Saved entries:
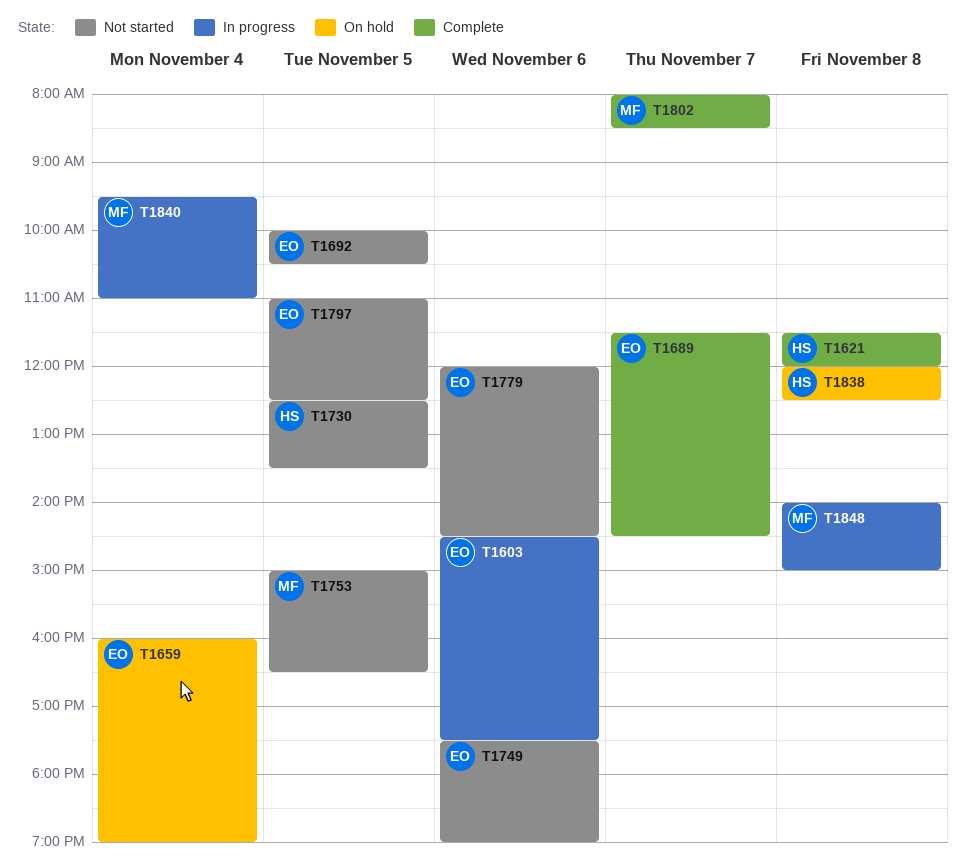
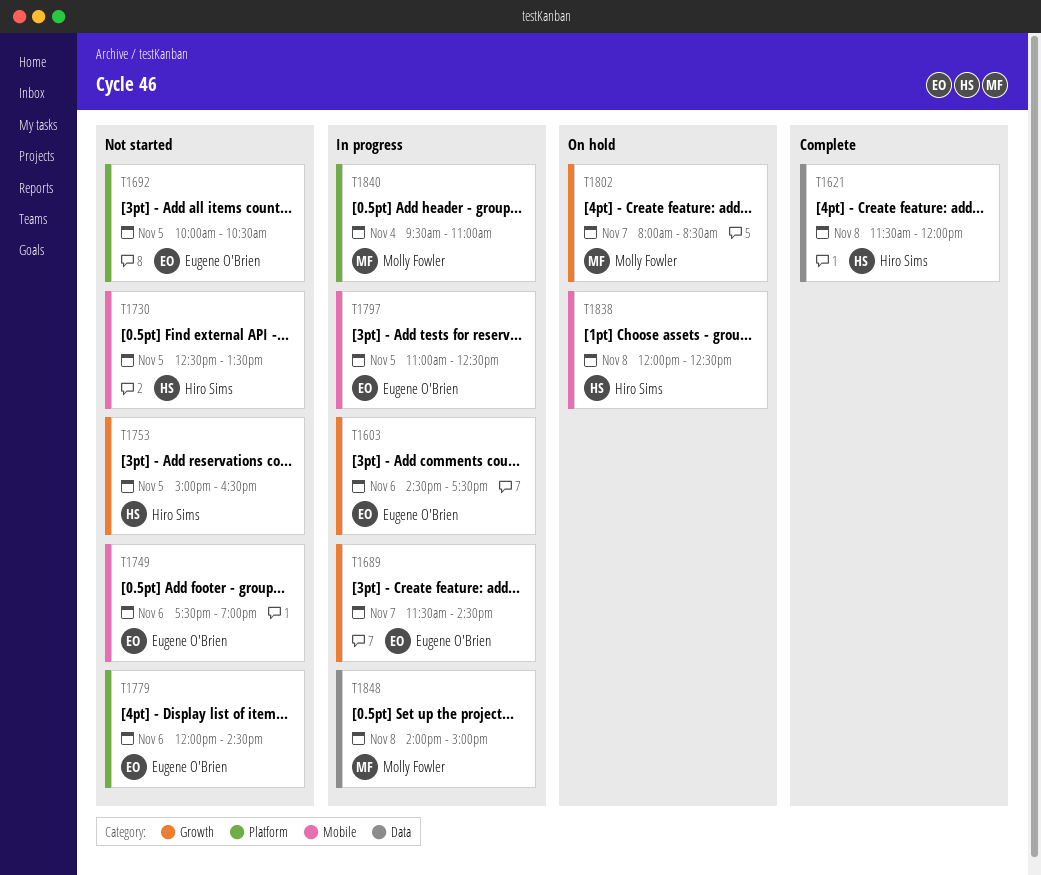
T1659: present -> none
T1689, status: Complete -> In progress
T1753, owner: Molly Fowler -> Hiro Sims
T1797, status: Not started -> In progress
T1802, status: Complete -> On hold

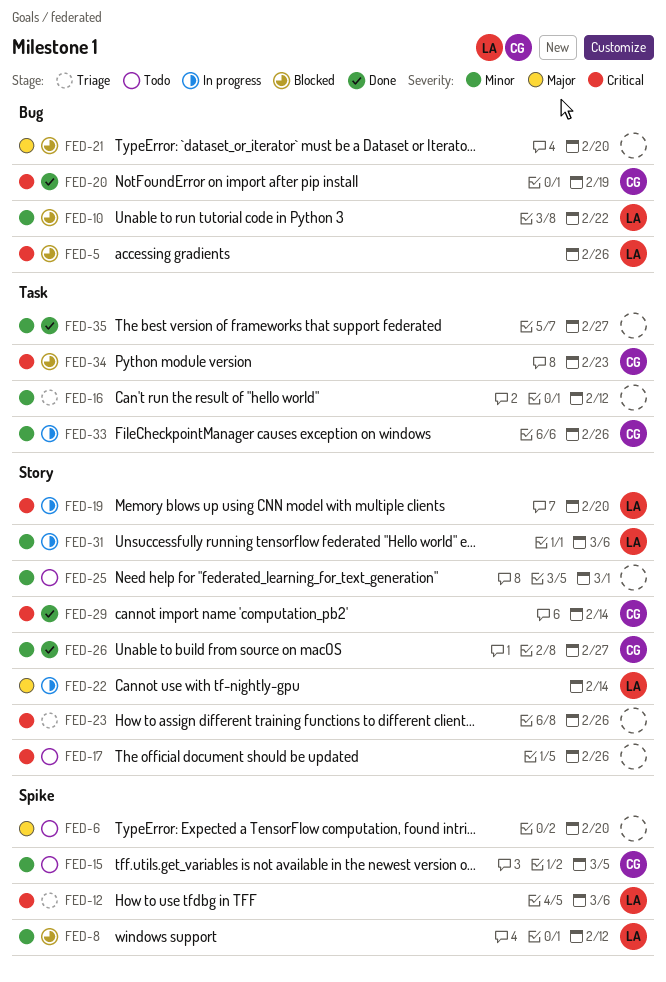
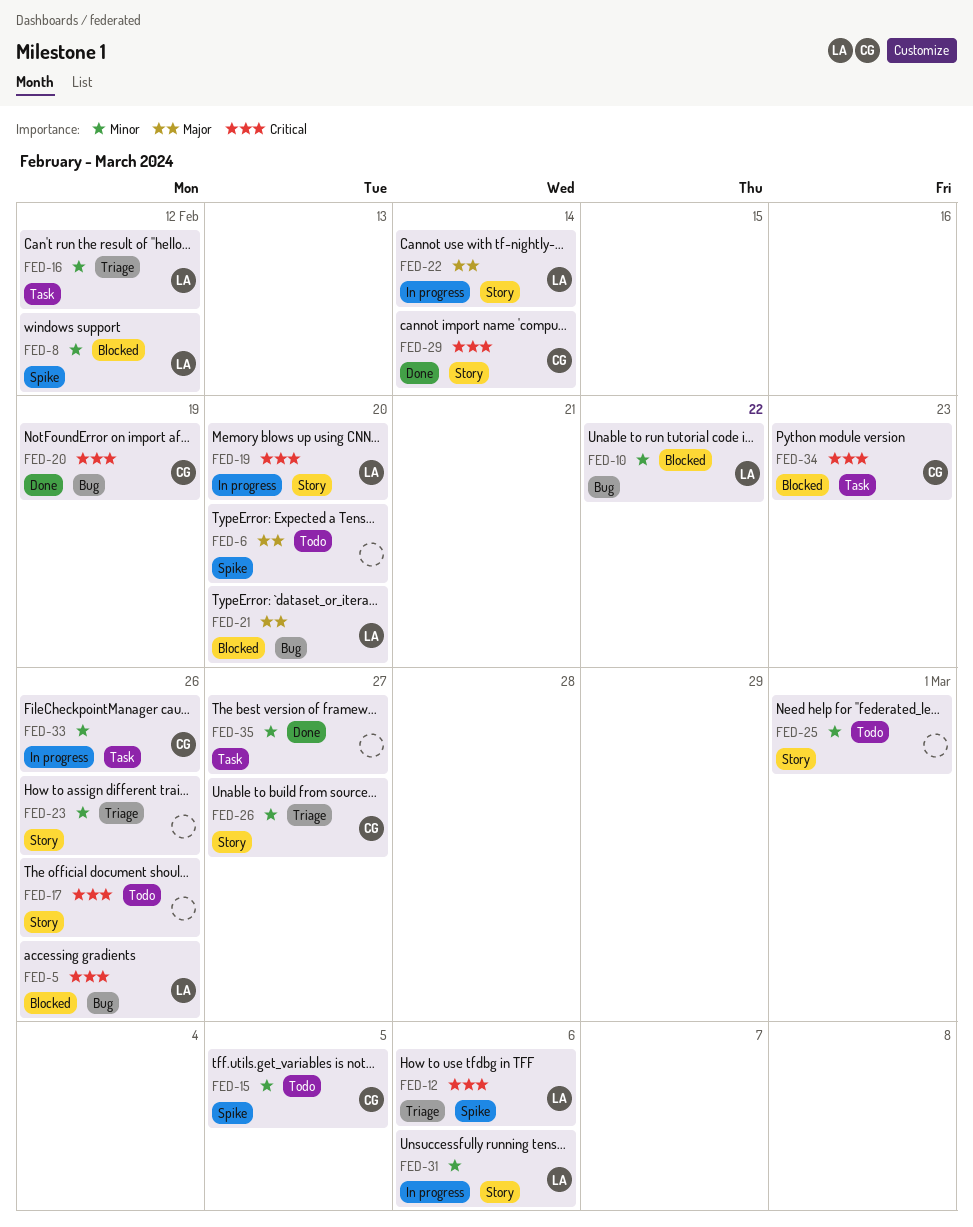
FED-16, owner: none -> LA
FED-21, owner: none -> LA
FED-23, priority: Critical -> Minor
FED-26, status: Done -> Triage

§ REQUIREMENT
The answer must be every line from the records above that contains "none".

§ EXPECTED ANSWER
T1659: present -> none
FED-16, owner: none -> LA
FED-21, owner: none -> LA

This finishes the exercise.